There's quite a few catches here actually: the whole windowing subsystem would have to support network transparency all the way from the lowest graphics functions. X does support network transparency so that would be possible with X, but it just hasn't been done. With Windows it is not possible without rewriting the whole thing. There's also a few other caveats: both ends would have to have exactly same fonts or the end result wouldn't look the same, also you'd still have to send all pictures like icons and web page elements over the network.
Not every remote desktop implementation works by capturing a bitmap and sending it across the network. VNC works like this, but RDP or ICA or even X work differently.
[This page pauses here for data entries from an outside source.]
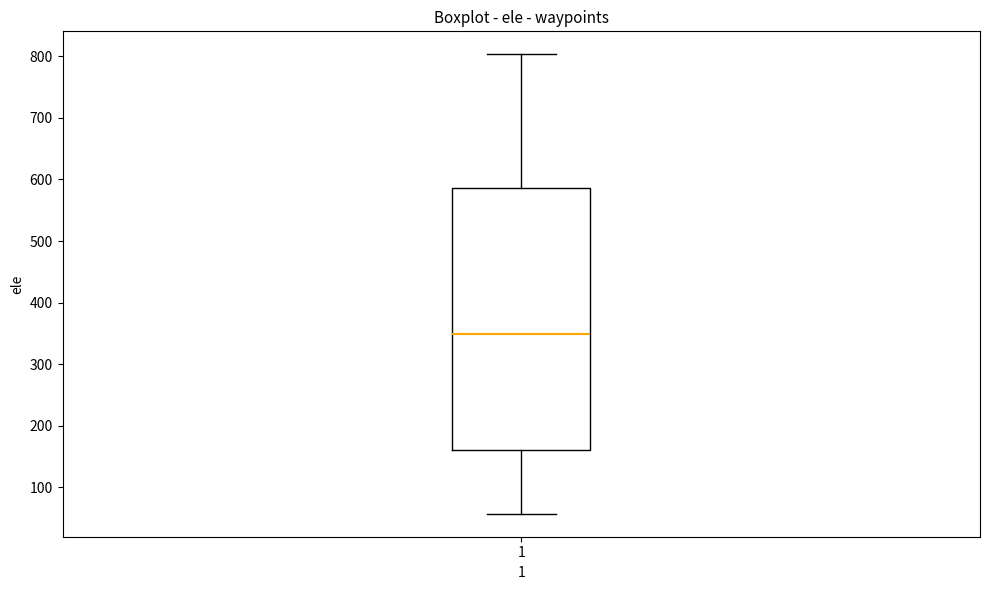

Where does the median line of the box at x = 1 sit on the y-axis? The values are not printed on the chart, so give them approximately, as read against the axis.

350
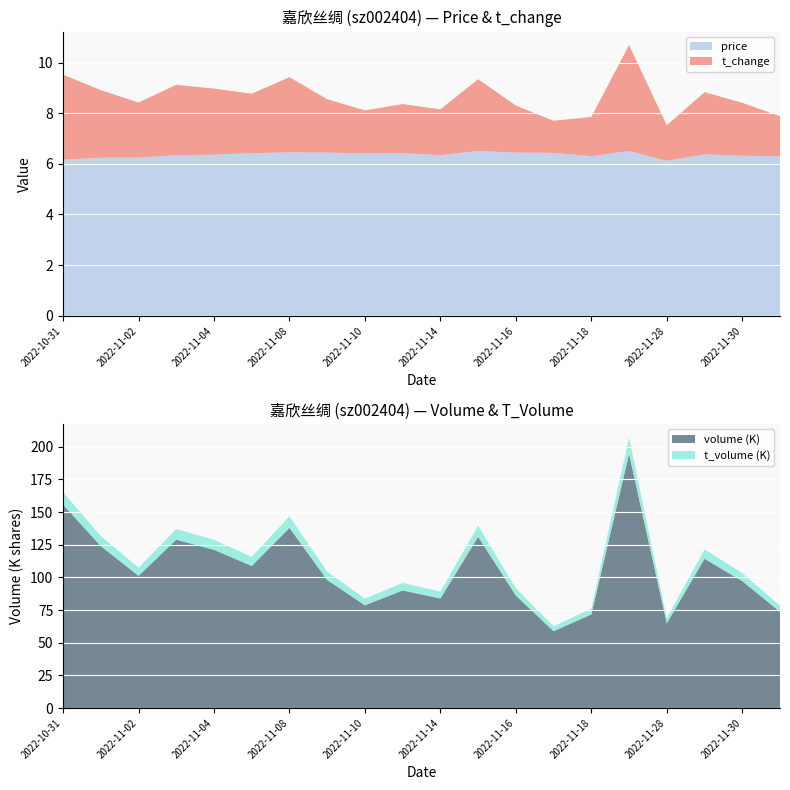

Reading right to left, what are all the values shown in this chart?

price: 6.3	6.3	6.4	6.1	6.5	6.3	6.4	6.4	6.5	6.3	6.4	6.4	6.4	6.5	6.4	6.4	6.3	6.2	6.2	6.2
t_change: 1.6	2.1	2.5	1.4	4.2	1.6	1.3	1.9	2.8	1.8	1.9	1.7	2.1	3.0	2.4	2.6	2.8	2.2	2.7	3.4
t_volume: 4663.0	6195.0	7194.0	3962.0	12590.0	4567.0	3753.0	5547.0	8457.0	5323.0	5819.0	5062.0	6331.0	8946.0	6974.0	7661.0	8132.0	6309.0	7677.0	9557.0
volume: 73647.0	97128.0	114248.0	64842.0	194487.0	71653.0	58790.0	86104.0	131033.0	83823.0	89987.0	78632.0	97979.0	137865.0	108741.0	121108.0	128857.0	101180.0	123896.0	155636.0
They do exactly what you just described: they send graphics command across the network and the client interprets them, by rendering what the server sent.
As far as I know, X already does this (sending drawing primitives across the network). On the other hand, its network performance isn't stellar, so there may be problems with either the protocol or the implementation (hence the need for NX or similar).
RDP also has an extension for this: http://msdn.microsoft.com/en-us/library/cc239611.aspx
"For example, instead of sending the bitmap image of a filled rectangle from server to client, an order to render a rectangle at coordinate (X, Y) with a given width, height, and fill color is sent to the client. The client then executes the drawing order to produce the intended graphics result."
The point of sending bitmaps is that you waste bandwidth, but you save CPU. Which can be good for thin clients. I don't think it's a good trade off, but hey, I didn't create these protocols (VNC, RDP without this extension) 
It all depends upon the network's characteristics. X performance on a LAN is quite good. A bit of light compression might help there, but it's debatable whether it would help or hurt. X is, however, a very "chatty" protocol. The serialized round trips are excessive. (Run X over a ppp connection and watch the modem lights.) Latency kills. Even just 10 or 20 ms. The neat thing about NX is that it *is* X, and not one of those framebuffer transmission kludges like VNC. Fast as lightning... and still X. One day, it will be an official extension of X and I can't wait.
Edited 2008-05-29 18:38 UTC






Member since:
2005-07-06
Current systems, as I understand them capture what's being displayed and apply varying degrees of compression to it before sending the output across the network. Theoretically, with a 3D accelerated desktop you could just send the instructions for drawing the primitives the desktop is composed of across the network and have the GPU at the other side render them freeing up processing power on the server side and allowing for higher quality and a richer experience on the client side.